▶ **Text**
--- --- ---
Fangen wir mit CD Nr. 1 an. "The Glass Prison" schallt nicht etwa filigran und zerbrechlich aus den Boxen, sondern knallt dir mit der Power eines verdammt massiven Knastes à la Alcatraz oder Sing-Sing auf die Mütze. Bei aller technischen Raffinesse wurde hier mit dem Dampfhammer gearbeitet, die New Yorker dürften hiermit eines ihrer härtesten Stücke abgeliefert haben. Positiv fällt auf, dass sich Sänger James LaBrie größtenteils im mittleren Stimmbereich bewegt. Dass man Musiker mit solchen Fähigkeiten nicht an die Leine nehmen kann, ist klar. Und so wird wieder gefrickelt wie in alten Zeiten, nur wird der Song an sich dadurch nicht zerrissen, sondern ausgebaut.
--- --- ---
▶ **Datenauszug**
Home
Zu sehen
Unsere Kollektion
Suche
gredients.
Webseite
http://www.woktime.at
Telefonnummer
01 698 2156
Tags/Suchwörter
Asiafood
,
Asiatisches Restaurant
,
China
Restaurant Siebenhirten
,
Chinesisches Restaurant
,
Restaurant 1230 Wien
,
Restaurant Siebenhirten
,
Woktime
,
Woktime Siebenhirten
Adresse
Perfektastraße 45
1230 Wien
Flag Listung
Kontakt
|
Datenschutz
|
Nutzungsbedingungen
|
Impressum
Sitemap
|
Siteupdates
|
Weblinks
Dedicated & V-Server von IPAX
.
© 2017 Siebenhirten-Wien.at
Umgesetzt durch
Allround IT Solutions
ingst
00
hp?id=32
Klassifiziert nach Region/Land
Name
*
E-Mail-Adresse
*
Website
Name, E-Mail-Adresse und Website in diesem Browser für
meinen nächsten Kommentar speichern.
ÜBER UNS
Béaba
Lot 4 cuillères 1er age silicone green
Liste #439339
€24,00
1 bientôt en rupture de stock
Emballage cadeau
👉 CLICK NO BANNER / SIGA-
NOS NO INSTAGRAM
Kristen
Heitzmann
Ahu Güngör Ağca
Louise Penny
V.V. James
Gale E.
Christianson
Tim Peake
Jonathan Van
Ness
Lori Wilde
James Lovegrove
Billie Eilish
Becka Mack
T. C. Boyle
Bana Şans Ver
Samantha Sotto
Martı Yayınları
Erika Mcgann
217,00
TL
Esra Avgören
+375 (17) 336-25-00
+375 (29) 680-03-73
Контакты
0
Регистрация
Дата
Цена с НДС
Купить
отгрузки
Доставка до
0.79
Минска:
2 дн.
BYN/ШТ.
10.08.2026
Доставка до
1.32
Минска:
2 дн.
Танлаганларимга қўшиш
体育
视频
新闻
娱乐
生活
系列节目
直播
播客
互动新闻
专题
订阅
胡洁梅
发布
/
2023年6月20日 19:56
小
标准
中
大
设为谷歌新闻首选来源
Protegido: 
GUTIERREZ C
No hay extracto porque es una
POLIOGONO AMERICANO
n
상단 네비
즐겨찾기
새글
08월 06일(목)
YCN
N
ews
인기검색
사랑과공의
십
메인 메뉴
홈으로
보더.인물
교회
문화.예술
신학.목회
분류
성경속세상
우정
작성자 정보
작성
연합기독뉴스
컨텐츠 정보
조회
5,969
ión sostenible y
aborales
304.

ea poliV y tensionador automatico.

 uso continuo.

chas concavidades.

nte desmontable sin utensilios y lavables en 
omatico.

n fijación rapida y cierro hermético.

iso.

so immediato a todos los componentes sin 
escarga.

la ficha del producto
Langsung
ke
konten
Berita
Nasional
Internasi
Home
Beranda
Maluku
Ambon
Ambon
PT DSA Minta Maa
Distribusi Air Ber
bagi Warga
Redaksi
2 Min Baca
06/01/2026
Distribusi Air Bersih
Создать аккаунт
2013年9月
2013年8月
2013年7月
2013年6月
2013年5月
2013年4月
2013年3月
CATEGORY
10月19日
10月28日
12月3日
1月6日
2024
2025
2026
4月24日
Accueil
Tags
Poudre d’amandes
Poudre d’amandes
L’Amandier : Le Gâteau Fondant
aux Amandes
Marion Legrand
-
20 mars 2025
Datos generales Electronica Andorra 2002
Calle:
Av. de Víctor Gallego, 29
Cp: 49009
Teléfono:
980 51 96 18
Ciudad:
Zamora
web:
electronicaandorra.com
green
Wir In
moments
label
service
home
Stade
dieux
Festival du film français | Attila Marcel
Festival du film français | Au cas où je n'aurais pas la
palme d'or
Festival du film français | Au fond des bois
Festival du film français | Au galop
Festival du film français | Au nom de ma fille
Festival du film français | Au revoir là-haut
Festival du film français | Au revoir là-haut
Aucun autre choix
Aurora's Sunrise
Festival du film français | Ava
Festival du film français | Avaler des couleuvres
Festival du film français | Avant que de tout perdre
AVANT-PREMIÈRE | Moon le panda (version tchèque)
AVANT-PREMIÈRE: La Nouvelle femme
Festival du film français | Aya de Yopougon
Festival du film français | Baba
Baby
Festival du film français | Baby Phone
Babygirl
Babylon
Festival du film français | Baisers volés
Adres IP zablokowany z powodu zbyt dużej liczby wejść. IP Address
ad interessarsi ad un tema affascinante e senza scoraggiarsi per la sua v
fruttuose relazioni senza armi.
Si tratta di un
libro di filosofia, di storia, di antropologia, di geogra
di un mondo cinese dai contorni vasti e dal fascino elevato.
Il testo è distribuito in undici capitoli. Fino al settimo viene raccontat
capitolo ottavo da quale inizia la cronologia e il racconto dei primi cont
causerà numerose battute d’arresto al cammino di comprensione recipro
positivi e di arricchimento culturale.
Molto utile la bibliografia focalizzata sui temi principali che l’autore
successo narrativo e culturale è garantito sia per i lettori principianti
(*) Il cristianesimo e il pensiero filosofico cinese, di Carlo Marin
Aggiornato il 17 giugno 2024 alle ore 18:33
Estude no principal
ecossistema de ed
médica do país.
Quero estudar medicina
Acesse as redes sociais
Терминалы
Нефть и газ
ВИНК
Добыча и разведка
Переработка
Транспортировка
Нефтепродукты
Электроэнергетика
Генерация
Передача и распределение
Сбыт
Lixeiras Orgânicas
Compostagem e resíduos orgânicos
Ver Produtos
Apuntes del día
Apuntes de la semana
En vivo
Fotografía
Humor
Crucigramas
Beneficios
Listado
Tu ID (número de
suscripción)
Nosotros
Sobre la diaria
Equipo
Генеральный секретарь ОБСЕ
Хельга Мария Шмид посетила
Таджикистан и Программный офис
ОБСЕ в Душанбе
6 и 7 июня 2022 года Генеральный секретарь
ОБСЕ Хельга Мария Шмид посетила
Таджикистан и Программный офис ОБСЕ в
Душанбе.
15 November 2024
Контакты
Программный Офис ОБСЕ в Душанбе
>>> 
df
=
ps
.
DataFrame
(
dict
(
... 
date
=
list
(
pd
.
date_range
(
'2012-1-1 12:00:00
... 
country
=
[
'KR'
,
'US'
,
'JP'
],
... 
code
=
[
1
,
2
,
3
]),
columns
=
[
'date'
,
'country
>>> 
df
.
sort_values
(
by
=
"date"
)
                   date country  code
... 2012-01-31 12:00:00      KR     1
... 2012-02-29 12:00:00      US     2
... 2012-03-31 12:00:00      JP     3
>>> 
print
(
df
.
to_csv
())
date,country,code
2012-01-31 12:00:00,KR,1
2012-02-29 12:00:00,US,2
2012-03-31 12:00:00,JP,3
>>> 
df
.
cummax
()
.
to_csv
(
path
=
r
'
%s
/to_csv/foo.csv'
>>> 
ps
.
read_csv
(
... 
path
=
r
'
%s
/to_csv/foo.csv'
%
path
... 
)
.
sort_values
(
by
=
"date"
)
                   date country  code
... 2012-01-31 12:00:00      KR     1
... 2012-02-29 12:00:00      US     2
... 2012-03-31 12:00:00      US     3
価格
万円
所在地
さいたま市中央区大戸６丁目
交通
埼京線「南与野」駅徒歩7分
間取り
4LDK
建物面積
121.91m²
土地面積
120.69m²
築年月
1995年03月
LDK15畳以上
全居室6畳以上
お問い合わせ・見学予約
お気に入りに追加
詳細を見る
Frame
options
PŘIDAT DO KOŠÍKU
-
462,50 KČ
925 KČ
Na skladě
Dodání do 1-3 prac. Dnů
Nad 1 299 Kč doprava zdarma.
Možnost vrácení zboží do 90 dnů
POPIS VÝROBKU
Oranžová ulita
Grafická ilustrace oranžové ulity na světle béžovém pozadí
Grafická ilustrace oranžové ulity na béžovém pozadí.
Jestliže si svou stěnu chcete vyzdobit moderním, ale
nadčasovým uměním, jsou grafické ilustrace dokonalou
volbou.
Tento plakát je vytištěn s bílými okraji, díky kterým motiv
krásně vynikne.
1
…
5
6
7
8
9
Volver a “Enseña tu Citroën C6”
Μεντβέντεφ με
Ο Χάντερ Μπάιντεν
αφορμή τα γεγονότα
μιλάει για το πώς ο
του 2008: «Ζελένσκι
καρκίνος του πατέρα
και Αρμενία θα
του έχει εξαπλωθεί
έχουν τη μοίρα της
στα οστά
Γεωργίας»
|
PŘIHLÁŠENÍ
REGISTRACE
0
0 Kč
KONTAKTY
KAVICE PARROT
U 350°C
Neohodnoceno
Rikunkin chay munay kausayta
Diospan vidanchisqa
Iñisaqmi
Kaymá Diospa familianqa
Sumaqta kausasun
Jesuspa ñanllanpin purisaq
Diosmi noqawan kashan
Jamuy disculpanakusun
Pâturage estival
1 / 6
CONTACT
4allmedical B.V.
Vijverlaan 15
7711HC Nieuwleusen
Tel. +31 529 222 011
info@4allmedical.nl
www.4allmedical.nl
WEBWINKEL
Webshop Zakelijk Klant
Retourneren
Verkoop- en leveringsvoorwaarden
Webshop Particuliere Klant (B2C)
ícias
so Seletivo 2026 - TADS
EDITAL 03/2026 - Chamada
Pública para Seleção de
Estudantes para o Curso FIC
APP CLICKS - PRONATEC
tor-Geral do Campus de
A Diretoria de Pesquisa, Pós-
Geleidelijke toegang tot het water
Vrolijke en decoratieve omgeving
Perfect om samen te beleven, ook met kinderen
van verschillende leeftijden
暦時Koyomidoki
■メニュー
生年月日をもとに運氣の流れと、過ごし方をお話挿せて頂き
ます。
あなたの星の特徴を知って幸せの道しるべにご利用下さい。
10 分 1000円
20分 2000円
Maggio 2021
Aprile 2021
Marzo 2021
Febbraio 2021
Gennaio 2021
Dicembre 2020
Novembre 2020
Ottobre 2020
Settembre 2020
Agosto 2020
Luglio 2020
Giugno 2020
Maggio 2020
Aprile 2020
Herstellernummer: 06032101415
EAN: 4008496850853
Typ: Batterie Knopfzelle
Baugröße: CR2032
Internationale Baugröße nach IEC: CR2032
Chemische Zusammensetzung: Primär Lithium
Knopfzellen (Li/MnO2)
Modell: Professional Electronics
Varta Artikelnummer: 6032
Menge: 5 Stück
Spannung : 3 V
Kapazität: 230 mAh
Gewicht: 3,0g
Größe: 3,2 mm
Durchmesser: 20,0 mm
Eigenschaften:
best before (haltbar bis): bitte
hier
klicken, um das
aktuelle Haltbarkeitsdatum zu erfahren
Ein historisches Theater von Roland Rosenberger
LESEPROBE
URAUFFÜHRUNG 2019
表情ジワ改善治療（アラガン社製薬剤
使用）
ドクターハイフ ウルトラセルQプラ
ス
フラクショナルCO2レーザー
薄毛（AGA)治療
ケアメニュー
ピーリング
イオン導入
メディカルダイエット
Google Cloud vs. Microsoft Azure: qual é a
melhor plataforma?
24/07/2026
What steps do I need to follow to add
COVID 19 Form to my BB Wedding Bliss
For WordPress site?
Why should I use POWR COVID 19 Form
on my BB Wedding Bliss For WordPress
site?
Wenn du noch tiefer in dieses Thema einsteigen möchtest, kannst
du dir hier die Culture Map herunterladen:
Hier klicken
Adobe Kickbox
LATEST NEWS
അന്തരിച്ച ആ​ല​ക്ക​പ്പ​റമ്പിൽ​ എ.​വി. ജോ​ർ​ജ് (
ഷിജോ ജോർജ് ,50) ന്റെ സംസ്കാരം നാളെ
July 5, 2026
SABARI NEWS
--- --- ---
▶ **Übungsfragen**
[a] Suche aus den Datensätzen jede Zeile heraus, in der die Zeichenfolge „para“ vorkommt, und schreibe diese Zeilen ab.
[b] Führe den Text über das Stück „The Glass Prison“ im Anschluss an seinen letzten Satz weiter.

▶ **Antworten**
[a]
Pública para Seleção de
Estudantes para o Curso FIC

[b]
"Blind Faith" geht zwar erst ruhig los, steigert sich aber stetig und legt nach drei, vier Minuten noch einige Brickets nach. Bei "Misunderstood" sieht die Sache ähnlich aus, das ist für mich der stärkste Song auf der ersten CD. Die Gesangslinien sind einfach phänomenal. Allein die Soundcollage am Ende des Stückes zerrt etwas an den Nerven.

"The Great Debate" klingt dann stellenweise sehr roh, was nicht zuletzt an Lauries verdammt rauem Gesang im Chorus des Stückes liegt. Ganz eindeutig der typischste DT des ganzen Albums. Die Ballade "Disappear" ist für meinen Geschmack das unauffälligste Stück der CD. Man kann natürlich nicht von Banalität sprechen, aber emotional so mitreißend wie seinerzeit das von ex-Keyboarder Kevin Moore geschriebene "Space Dye Vest" vom "Awake" Album ist sie nicht. Trotzdem ein Song, der zu keiner Zeit schnulzig klingt.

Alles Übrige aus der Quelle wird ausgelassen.